Hour of the Witch(117)



Adams banged his fist and demanded that she quiet down.

But she didn’t. She looked steadfastly into Endicott’s eyes, and said, “Governor, may I have but a moment more?”

He was tired, his visage beyond sadness at what loomed. Another hanging. Another dead woman on his ledger. He steepled his fingers and rested his forehead on the tips, and nodded.

“Governor, thou hanged thy predecessor’s own sister-in-law. Thou art going to hang me, too. Fine. I cannot open the minds of men whose brains have doors locked shut. But, prithee, know that thou art hanging an innocent woman. My husband taunts me by insisting that my mind is but white meat. Perhaps. But it still sees the truth of thy rot and the truth of thy fears and—”

“Enough!” Adams bellowed at her. “Enough!”

The crowd was yelling, but she heard the magistrate order the constable to take hold of her, which he did, grasping her upper arms in his hands and pulling her back from the bench. She acquiesced, and Adams said to her and to the men around him, “Have we need any more evidence of possession? Have we? We just heard the Devil speak from the woman’s very lips!”

Wilder looked pale, and Mary saw that her mother had collapsed into her father’s arms, sobbing, and her scrivener looked rueful and lost. So did the governor. He was too old and too frail to stop this, even if it meant a second dead woman on his watch.

    “Do we actually need to convene to render a verdict?” Adams said to Endicott. “Is it not clear?”

The governor closed his eyes. Then he shook his head, not disagreeing with the other magistrate, but in despair. He didn’t want more blood on his hands, but more blood there would be.

“John?” asked Adams. “What dost thou say?”

The governor looked up and gazed around at the other magistrates. Most murmured or said with what they must have felt was appropriate gravitas, “Guilty.” Endicott mumbled, his voice weak, that this was too complicated to rush to a verdict, and Wilder suggested that they should bring back Catherine Stileman for additional testimony and perhaps insist that Thomas Deerfield appear, too, but they were the only voices speaking on Mary’s behalf and were outvoted.
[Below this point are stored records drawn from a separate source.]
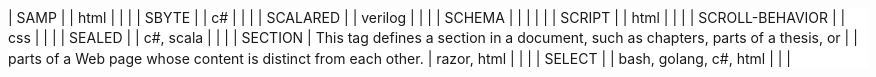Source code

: | SAMP                                                           |                                                                                                                                                                                                                        | html                                                                                                                               |                                 |                                                                                                                                                     |
| SBYTE                                                          |                                                                                                                                                                                                                        | c#                                                                                                                                 |                                 |                                                                                                                                                     |
| SCALARED                                                       |                                                                                                                                                                                                                        | verilog                                                                                                                            |                                 |                                                                                                                                                     |
| SCHEMA                                                         |                                                                                                                                                                                                                        |                                                                                                                                    |                                 |                                                                                                                                                     |
| SCRIPT                                                         |                                                                                                                                                                                                                        | html                                                                                                                               |                                 |                                                                                                                                                     |
| SCROLL-BEHAVIOR                                                |                                                                                                                                                                                                                        | css                                                                                                                                |                                 |                                                                                                                                                     |
| SEALED                                                         |                                                                                                                                                                                                                        | c#, scala                                                                                                                          |                                 |                                                                                                                                                     |
| SECTION                                                        | This tag defines a section in a document, such as chapters, parts of a thesis, or                                                                                                                                      |
| parts of a Web page whose content is distinct from each other. | razor, html                                                                                                                                                                                                            |                                                                                                                                    |                                 |
| SELECT                                                         |                                                                                                                                                                                                                        | bash, golang, c#, html                                                                                                             |                                 |                                                                                                                                                     |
The majority of the court wanted to hear nothing more about this or about Mary Deerfield. She was a woman who hadn’t gotten her way and had contracted with the Devil. It was simple, really, when one looked at the evidence. It was testimony to the insidious way that Satan could corrupt anyone—even this once proper young woman and the daughter of two of the city’s finest saints.

And so when Caleb Adams announced that tomorrow morning she should be hanged, Mary didn’t weep or fall to the floor or beg for mercy. She was sick and she was tired and she was angry…and she was finished. She was ready. Tomorrow when they cast the rope around her neck at their Golgotha, she, too, would commend her spirit into her Father’s hands.

She said nothing to anyone, not even to her parents, as the constable and the captain of the guard led her through the jeering throng and down the steps of the Town House, and Daniel Winslow was saying something about how he hoped the Lord would have mercy on her soul.





We cannot begin to know who is among the elect and who is among the damned.

    —The Testimony of Reverend John Norton, from the Records and Files of the Court of Assistants, Boston, Massachusetts, 1663, Volume I





Thirty-Nine



Mary’s scrivener went home first, followed by her mother and father, leaving her alone in the jail. Her mother wanted to remain through the night, and a part of Mary wanted that, too. But the magistrates had insisted that she spend her last night on this earth alone. And so she would pray and write two last letters.

She didn’t expect to sleep.

She was grateful when the magistrates relented and allowed her a candle so she could see the paper as she formed her letters with her quill. The first letter was going to be to Henry and the second would be to Peregrine. In the morning, she would give them to her father. She was confident that he would deliver them without opening them.

It was while she was praying before starting to write, asking her God for forgiveness and thanking Him for her twenty-four years of life and the love of her parents, praying as well that she would die quickly and the agony would be brief, that Spencer Pitts told her she had company. She rose from her knees as he unlocked the heavy door, and there stood Thomas.

He took off his hat and held it boyishly in front of him, as if he were courting a girl he presumed was above his station, either literally or because in some impure, cavalier fashion he esteemed too much.

“I am sorry it has come to this,” he began, his tone uncharacteristically sheepish.

“I am, too.”

It was awkward and strange, but mostly, she thought, because they had so little to say to each other. Here they had lived as man and wife for five years, and now her principal thought when she saw him was this: I haven’t the time for thee.

    “I regret much.”

“Is that why thou appeared at the Town House today to speak on my behalf?” she asked sarcastically. “Is that why thou came to visit me so many times this week?”

He shook his head. Instead of answering, he said, “I heard thou accused me of witchcraft today.”

“Not precisely. I simply observed that Catherine and thee were as likely suspects as me to have carved the Devil’s mark into our doorframe.”